– Его мать, – сказал Фергессон.
– Его мать, – сказала Лидия, – известна ему через грудь, источник вечного изобилия.
– Хорошо, – сказал он, – но он же ее и видит.
– Он воспринимает ее как нектар, – сказала Лидия, – как пищу богов. Но от отца он не получает ничего. Между ним и отцом существует разъединение. В то время как с матерью имеется единство. Понимаешь?
– Нет, – сказал он.
– Отец для него, – сказала она, – это общество и его связи с ним. Если у него это есть, он никогда от этого не избавится. Но если нет, он никогда не сможет это получить.
– Что получить? – уточнил он.
– Веру и надежду, – сказала Лидия.
– Сдаюсь, – сказал он. – Тебе бы к курсам по Платону добавить еще и курсы английского.
– Я знаю, – сказала Лидия, – что если бы с тобой – в тебе – находился более счастливый человек, ты не стал бы сейчас смотреть вперед с такой опустошенностью. Другой на твоем месте, уходя в отставку с таким огромным накопленным богатством, – знаешь, что было бы у него на уме? Позволь мне увидеть и обрисовать это для тебя, мой дорогой. Радость.
– Радость, – эхом отозвался Джим, с горечью и некоторым удивлением.
– Радость завтрашнего дня, – сказала его жена.
– Я болен, – заявил он. – Я устал и болен физически. Спроси у моего доктора. Спроси у доктора Фратта. Позвони ему. Я имею в виду, спроси у него, как обстоит дело с фактами, вместо того чтобы вкручивать всю эту философию. За мой счет! Чем, ты полагаешь, мне теперь заниматься? Начать вместе с тобой посещать курсы по изучению великих книг? Читать этих гавриков? Что ты вообще знаешь? Я бы хотел посмотреть, как ты починишь какую-нибудь самую простую штуковину – скажем, разъем шнура к фарам. Почини его, а уж потом приходи потолковать.
– Ты так похож на этого человека, – сказала она.
Он что-то проворчал и выпрямился на скамейке, потирая лоб.
– Он – это твоя часть, – сказала она. – Но ты больше. В нем ничего, кроме этого, нет. Ничего, кроме пораженчества. Потому что в нем нет этой веры.
Он наконец снова занялся ужином, доел суп и принялся за тушеного цыпленка, чьи косточки после готовки стали такими мягкими и бесцветными.
После ужина Джим Фергессон сделал то, что в последние годы стало для него естественным. Он включил телевизор и поставил перед ним свое мягкое кресло.
Ну вот, опять, сказала бы его жена, оставайся она по-прежнему дома. Но сегодня у Лидии был семинар; ее подвозили туда на автомобиле – тот просигналил, и она тут же вышла со своими книгами, надев пальто и туфли на низком каблуке. Так что ее здесь не было, чтобы это сказать.
Его сознание, однако, сказало это за нее.
На экране Граучо Маркс[4] оскорблял какого-то типа в костюме, подошедшего к нему и ухмыляющегося. Что бы Граучо ни говорил, тип продолжал ухмыляться. Очень смешно. Глядя на это, Джим Фергессон начал беспокойно ерзать. Наконец он выключил телевизор.

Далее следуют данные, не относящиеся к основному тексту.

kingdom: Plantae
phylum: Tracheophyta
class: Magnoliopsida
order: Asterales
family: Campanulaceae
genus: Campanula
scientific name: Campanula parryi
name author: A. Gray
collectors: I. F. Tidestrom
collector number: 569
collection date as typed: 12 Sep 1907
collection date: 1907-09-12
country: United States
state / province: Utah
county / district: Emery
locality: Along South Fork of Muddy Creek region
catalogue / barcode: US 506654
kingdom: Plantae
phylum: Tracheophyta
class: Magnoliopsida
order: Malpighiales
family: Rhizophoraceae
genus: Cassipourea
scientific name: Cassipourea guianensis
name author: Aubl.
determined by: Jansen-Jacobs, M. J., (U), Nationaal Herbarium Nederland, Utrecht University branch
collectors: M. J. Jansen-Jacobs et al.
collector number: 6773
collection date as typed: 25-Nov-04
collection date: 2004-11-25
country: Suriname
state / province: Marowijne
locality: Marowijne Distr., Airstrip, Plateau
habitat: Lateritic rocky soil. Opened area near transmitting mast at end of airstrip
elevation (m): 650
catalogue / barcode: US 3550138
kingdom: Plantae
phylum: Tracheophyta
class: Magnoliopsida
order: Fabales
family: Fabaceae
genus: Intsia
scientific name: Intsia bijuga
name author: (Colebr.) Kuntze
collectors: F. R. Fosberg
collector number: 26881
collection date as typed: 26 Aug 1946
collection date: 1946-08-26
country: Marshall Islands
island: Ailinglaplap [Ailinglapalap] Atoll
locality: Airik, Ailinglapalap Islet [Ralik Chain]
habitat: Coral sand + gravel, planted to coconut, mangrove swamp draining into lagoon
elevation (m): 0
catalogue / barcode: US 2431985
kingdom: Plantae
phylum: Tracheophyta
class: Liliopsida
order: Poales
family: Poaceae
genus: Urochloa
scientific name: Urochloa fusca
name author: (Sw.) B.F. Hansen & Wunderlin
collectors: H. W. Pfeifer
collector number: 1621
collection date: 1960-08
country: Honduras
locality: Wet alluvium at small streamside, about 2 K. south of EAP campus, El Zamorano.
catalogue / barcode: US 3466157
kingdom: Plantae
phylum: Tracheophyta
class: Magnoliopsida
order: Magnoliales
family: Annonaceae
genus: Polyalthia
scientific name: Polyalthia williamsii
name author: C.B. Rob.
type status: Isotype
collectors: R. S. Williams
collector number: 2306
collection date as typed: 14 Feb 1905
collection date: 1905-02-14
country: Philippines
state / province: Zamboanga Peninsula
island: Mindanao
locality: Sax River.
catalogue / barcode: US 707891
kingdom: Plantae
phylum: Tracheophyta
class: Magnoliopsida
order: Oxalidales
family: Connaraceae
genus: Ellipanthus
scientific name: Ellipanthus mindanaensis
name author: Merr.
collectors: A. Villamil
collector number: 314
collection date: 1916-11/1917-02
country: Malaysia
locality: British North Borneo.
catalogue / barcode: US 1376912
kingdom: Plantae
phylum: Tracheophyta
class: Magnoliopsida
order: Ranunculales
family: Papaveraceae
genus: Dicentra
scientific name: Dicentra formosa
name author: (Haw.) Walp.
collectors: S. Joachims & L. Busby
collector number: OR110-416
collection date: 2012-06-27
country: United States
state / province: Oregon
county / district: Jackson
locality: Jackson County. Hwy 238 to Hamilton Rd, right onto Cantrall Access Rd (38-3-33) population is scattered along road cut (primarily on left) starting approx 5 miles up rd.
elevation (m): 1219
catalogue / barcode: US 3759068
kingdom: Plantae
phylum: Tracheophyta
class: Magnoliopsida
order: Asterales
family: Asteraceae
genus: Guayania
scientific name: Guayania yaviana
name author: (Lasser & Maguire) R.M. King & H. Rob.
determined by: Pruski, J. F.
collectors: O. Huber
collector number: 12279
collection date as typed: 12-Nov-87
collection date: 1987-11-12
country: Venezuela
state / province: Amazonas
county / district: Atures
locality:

Но все ли это, что сейчас идет? – спросил он себя. Он поспешно включил телевизор и стал пробовать счастья на других каналах. Вестерны, групповое обсуждение какого-то вопроса… Он снова выключил телевизор. Куча тупиц, подумал он. Особенно эти гомики, ухмыляющиеся кривляки, ломающиеся перед женщинами, подающие блюда, целующие пожилых дам в щечку. Вопросики идиотские: викторина. Ну и жулья там у них было, думал он. Во всяком случае, тот, который ушел. В особенности тот. Интеллектуал. Ну и жулик! Он так нравился Лидии, этот Ван Дорен[5]. Он и вправду их завораживал. Но меня он своими манерами не привлекал никогда. Образованной чушью. Этим лощеным фасадом, который их научают на себя напускать.